Recovering svn bdb repositories from endian issues
Update: Dominic has a few tips to make this an even easier process.
The other day I came across the old subversion repository for my thesis1, and thought it would be a good idea to convert it to git and back it up somewhere. Immediate problem: I couldn’t even read it! This post is a short description of what the problem was, and how it was resolved.
The Problem
The repository uses the old (deprecated) BerkelyDB file-system type. Let’s try and browse it:
$ svn ls file:///home/mark/_SVNREPOS/thesis
svn: E180001: Unable to connect to a repository at URL 'file:///home/mark/_SVNREPOS/thesis'
svn: E180001: Unable to open an ra_local session to URL
svn: E180001: Unable to open repository 'file:///home/mark/_SVNREPOS/thesis'
svn: E160029: Berkeley DB error for filesystem '/home/mark/_SVNREPOS/thesis/db' while opening environment:
svn: E160029: BDB0087 DB_RUNRECOVERY: Fatal error, run database recovery
svn: E160029: bdb: BDB2530 Ignoring log file: /home/mark/_SVNREPOS/thesis/db/log.0000000018: magic number 88090400, not 40988
svn: E160029: bdb: BDB2527 Invalid log file: log.0000000018: Invalid argument
svn: E160029: bdb: BDB0061 PANIC: Invalid argument
svn: E160029: bdb: BDB1546 unable to join the environment
Oops.
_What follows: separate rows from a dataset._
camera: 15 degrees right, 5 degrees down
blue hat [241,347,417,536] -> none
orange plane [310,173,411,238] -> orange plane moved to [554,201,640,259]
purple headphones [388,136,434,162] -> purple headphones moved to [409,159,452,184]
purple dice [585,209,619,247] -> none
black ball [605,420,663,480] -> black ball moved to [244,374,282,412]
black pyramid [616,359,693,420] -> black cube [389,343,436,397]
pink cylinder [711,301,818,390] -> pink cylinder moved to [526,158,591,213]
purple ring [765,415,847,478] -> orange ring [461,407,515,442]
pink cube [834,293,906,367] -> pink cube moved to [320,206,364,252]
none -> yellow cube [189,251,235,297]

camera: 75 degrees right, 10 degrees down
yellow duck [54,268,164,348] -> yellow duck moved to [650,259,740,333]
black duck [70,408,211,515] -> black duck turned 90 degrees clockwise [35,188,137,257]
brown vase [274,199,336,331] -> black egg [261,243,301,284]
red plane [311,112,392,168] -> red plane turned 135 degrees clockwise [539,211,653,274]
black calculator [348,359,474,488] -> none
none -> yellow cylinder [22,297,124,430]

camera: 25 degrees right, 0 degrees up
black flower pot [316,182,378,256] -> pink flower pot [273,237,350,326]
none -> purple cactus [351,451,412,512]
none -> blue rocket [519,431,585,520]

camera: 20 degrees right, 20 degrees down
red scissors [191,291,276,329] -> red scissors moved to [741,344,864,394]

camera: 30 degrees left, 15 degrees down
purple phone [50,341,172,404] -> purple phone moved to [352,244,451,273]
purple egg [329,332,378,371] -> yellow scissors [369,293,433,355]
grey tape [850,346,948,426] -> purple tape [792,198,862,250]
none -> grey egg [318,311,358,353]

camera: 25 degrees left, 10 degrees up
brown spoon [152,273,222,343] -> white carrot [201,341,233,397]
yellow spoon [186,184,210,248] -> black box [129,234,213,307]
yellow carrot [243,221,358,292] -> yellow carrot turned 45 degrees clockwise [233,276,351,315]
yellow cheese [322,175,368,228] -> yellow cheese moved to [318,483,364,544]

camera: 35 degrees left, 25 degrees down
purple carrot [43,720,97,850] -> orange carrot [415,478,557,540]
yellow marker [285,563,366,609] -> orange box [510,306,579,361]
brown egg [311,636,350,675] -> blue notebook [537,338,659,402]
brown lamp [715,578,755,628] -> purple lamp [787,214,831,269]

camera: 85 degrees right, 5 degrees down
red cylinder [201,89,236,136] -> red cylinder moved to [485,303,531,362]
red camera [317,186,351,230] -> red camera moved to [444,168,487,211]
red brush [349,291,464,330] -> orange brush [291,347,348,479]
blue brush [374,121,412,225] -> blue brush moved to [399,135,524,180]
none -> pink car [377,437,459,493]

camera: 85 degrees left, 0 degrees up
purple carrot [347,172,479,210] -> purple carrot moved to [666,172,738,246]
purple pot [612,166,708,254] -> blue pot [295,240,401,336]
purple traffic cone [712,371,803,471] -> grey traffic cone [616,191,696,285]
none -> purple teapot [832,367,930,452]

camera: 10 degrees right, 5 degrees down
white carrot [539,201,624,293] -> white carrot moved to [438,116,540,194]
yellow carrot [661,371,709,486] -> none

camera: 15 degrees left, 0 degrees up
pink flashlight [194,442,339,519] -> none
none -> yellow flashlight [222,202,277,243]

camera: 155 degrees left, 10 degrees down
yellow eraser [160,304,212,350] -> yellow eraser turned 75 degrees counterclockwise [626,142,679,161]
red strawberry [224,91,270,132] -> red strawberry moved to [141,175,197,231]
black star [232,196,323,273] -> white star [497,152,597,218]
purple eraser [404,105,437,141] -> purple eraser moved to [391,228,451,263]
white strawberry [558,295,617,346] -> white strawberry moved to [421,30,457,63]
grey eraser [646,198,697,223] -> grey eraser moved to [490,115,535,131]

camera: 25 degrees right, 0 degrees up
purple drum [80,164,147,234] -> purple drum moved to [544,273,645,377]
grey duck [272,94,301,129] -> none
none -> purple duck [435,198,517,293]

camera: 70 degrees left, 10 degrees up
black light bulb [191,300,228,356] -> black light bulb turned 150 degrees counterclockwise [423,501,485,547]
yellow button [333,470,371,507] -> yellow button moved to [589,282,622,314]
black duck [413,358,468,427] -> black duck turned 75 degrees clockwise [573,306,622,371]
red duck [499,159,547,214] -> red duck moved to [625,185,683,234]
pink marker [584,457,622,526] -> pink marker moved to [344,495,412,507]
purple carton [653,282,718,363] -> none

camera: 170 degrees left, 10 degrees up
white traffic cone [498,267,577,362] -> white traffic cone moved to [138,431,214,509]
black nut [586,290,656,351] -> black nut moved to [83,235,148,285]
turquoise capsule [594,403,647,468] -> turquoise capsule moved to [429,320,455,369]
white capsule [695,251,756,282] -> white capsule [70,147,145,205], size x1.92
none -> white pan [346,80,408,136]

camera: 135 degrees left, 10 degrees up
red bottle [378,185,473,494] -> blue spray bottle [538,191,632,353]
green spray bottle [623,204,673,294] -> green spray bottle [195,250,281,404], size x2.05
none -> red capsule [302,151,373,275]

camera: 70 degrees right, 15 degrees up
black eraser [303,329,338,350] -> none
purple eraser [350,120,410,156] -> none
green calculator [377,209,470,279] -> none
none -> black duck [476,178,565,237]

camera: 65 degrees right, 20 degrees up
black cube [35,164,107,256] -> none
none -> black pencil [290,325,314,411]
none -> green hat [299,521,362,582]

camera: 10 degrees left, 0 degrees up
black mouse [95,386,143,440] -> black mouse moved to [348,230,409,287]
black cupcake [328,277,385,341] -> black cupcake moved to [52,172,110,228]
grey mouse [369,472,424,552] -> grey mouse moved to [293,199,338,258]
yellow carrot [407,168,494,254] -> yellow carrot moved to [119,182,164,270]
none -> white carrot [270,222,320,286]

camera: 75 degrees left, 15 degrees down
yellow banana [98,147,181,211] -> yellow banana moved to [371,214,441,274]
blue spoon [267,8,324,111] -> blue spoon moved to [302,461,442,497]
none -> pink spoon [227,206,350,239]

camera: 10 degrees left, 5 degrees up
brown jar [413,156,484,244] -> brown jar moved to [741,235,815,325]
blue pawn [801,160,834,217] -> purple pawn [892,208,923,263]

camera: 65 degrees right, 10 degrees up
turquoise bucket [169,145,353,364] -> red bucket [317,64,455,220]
The key is in the fragment “magic number 88090400, not 40988
”, which looks suspiciously like an
endianness issue
(88-09-04-00 / 00-04-09-88). It was created on a PPC Mac and I’m now
trying to access it from an Intel box, so that seems like a reasonable
explanation.
At this point though I ran into something of a black-hole. It was hard to even find confirmation that it might be possible; “bdb is platform-independent” is the prevailing opinion. Some evidence did exist but was otherwise thin on the ground, which is one reason I’m writing this. One helpful post mentioned that while the main database is platform-independent the log files are not, and hence my problem.
Solution
I no longer had access to a PPC machine, but the solution came when a friend pointed out that QEMU can virtualise big-endian architectures, even on a little-endian host. After that, it was just a matter of implementation details.
- Create a PPC guest
- With this post as
a guide, grab a
pre-configured Debian image,
and apply the
openbios
fix as well. Install subversion on it (
apt-get install subversion
). - Copy the repository onto the guest
- QEMU doesn’t provide out-of-the-box shared folders (well, apparently
it has a built-in SMB server, but I didn’t investigate), but it does
make the host addressable on 10.0.2.2 which is all we need. Tar up
the repository and run
python -m http.server
2 from the same directory on the host, then from the guest download it withwget http://10.0.2.2:8000/repo.tar
. - Migrate the repository
- The reason we’re here; we’ll convert it to the
FSFS format. This is
actually slightly fiddly; essentially you create a new repository in
the FSFS format, dump from your old repository and import into the
new one. Assuming it has been extracted to
oldrepo
:svnadmin create ./fsfsrepo --fs-type fsfs
svnadmin dump ./oldrepo -q | svnadmin load ./fsfsrepo
- Copy the recovered repository back to the host
- Once again there are probably smoother ways, but I used a
quick-and-dirty approach (good old
netcat
!):- (from the host)
nc -l -p 8000 > fsfsrepo.tar
- (on the guest)
tar cvf - fsfsrepo | nc -p 8000 10.0.2.2
- (from the host)
- Import your recovered repository into git
- This step is entirely optional of course, but I’m mentioning it for
the sake of completeness since that was my goal in this exercise. I
used svn2git, which is a
wrapper around
git-svn
.
Conclusion
I hope this helps someone else in the future, and at the very least adds Google-weight to the problem. Thanks to the fine folk on Google+ for their suggestions, and Paul for the QEMU tip!
-
Way to make me feel old. Not only was it in a long-deprecated format, but this was actually the rewrite of my thesis. The first version was written under CVS… (Remember when people were excited about the upcoming release of subversion, and new announcements about it made the front page of Slashdot? Hell, remember Slashdot? I think I’m going to go drink now, and feel like a fossil.) ↩︎
-
Or
python -m SimpleHTTPServer
if you’re still using python 2. ↩︎